▶ Problems to solve:
A. Echo the court opinion word for word, starting with "Plaintiff WMA Securities, Inc." and going on through "district court’s judgment.".
B. List the dollar amounts of every FLIC promissory note that the court opinion says Rothfuss purchased for the defendants.
C. According to the court opinion, on what date did the defendants file their arbitration claim against WMAS with the NASD?

▶ Text excerpt:
+++

Plaintiff WMA Securities, Inc. (‘WMAS”) appeals the district court’s judgment for defendants Dean Wynn, Margaret Wynn, and Quentin Fields, confirming a 1999 arbitration award. The district court denied WMAS’ Motion to Vacate Arbitration Award (regarding award of attorney fees), denied WMAS’ Motion to Confirm Award (regarding arbitrator’s directive that defendant Fields return securities to WMAS), and granted the defendants’ Motion to Confirm Award. For the following reasons, we affirm the district court’s judgment.
I. BACKGROUND
WMAS is a Georgia-based securities broker and a member of the National Association of Securities Dealers (“NASD”). WMAS employs registered agents who provide investment advice and brokerage services to WMAS customers. This dispute involves the defendants’ investment losses from their professional relationships with former WMAS agent Scott Rothfuss (“Rothfuss”).
Rothfuss was a registered representative of WMAS from September 1995 to May 1997. During this period, Rothfuss recommended to the defendants that they purchase First Lenders Indemnity Corporation (“FLIC”) securities and the defendants agreed. On April 2, 1996, Rothfuss purchased an FLIC promissory note on Fields’ behalf in the amount of $60,000. On April 29, 1996, Rothfuss bought an FLIC promissory note on the Wynns’ behalf in the amount of $26,831.75. Finally, on May 2,1996, Rothfuss purchased another FLIC note on Dean Wynn’s behalf in the amount of $141,516.02.
These purchases were not favorable for the Wynns and Fields. In May 1997, FLIC filed for bankruptcy. These proceedings caused the Wynns and Fields to lose 100 percent of their investment. On January 28, 1998, defendants filed an arbitration claim against WMAS with the NASD in an effort to recover their losses. Defendants alleged that: (i) WMAS failed *728to supervise its registered representative, Rothfuss; and, (ii) through Rothfuss, WMAS sold them fraudulent, unregistered FLIC promissory notes based on misstatements and omissions of material facts. According to defendants, they invested in FLIC on Rothfuss’ recommendation, but he never indicated that FLIC was not an approved WMAS product or that WMAS had restricted his license to sell securities in any way.

+++

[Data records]

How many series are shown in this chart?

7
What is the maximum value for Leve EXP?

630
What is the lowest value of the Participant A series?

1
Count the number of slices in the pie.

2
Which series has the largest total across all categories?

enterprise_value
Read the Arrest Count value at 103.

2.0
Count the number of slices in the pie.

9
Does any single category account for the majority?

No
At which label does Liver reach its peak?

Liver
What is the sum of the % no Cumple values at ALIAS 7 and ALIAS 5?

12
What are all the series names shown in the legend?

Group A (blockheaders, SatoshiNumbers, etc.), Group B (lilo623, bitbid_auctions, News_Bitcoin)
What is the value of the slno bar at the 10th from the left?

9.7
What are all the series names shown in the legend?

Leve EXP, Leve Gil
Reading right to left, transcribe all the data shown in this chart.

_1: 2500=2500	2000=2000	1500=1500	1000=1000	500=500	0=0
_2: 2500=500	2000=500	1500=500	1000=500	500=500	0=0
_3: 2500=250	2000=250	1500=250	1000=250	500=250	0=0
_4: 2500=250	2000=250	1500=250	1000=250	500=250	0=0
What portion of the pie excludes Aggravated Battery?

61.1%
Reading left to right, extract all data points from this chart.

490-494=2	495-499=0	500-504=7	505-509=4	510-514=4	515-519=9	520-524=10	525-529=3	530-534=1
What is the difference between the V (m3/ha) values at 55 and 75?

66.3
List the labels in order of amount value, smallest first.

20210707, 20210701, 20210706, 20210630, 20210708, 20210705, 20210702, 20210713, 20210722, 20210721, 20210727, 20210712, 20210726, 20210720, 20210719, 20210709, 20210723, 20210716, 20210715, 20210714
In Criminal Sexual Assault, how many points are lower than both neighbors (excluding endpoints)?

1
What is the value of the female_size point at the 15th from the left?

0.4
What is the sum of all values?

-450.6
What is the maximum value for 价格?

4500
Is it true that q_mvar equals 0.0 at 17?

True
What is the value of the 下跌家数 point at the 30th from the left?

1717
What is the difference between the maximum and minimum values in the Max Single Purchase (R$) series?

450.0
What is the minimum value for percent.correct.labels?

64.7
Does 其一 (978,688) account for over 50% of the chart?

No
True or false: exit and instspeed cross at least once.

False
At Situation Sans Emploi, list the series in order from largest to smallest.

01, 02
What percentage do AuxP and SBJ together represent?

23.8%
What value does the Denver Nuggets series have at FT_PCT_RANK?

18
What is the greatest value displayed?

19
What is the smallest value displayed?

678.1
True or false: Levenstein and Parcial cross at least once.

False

+++

▶ Your written answers:
A.
Plaintiff WMA Securities, Inc. (‘WMAS”) appeals the district court’s judgment for defendants Dean Wynn, Margaret Wynn, and Quentin Fields, confirming a 1999 arbitration award. The district court denied WMAS’ Motion to Vacate Arbitration Award (regarding award of attorney fees), denied WMAS’ Motion to Confirm Award (regarding arbitrator’s directive that defendant Fields return securities to WMAS), and granted the defendants’ Motion to Confirm Award. For the following reasons, we affirm the district court’s judgment.

B.
$60,000
$26,831.75
$141,516.02

C. January 28, 1998